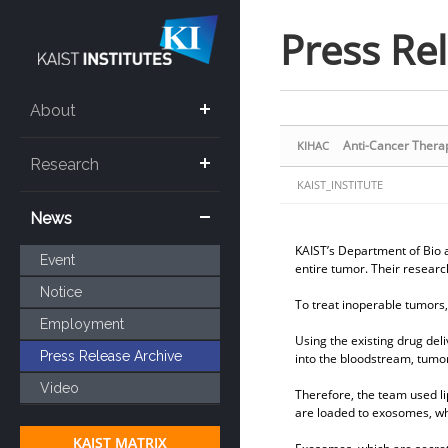
Sketchbook5, 스케치북5
Sketchbook5, 스케치북5
Press Re
About
Anti-Cancer Thera
KIHAC
Research
KAIST_INSTITUTE
News
KAIST’s Department of Bio a
Event
entire tumor. Their researc
Notice
To treat inoperable tumors,
Employment
Using the existing drug deli
Press Release Archive
into the bloodstream, tumor
Video
Therefore, the team used li
are loaded to exosomes, whi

****************

> [Work task] Quote the data exactly, leaving every image out of the copy.

> [Answer space]
Sketchbook5, 스케치북5
Sketchbook5, 스케치북5
Press Re
About
Anti-Cancer Thera
KIHAC
Research
KAIST_INSTITUTE
News
KAIST’s Department of Bio a
Event
entire tumor. Their researc
Notice
To treat inoperable tumors,
Employment
Using the existing drug deli
Press Release Archive
into the bloodstream, tumor
Video
Therefore, the team used li
are loaded to exosomes, whi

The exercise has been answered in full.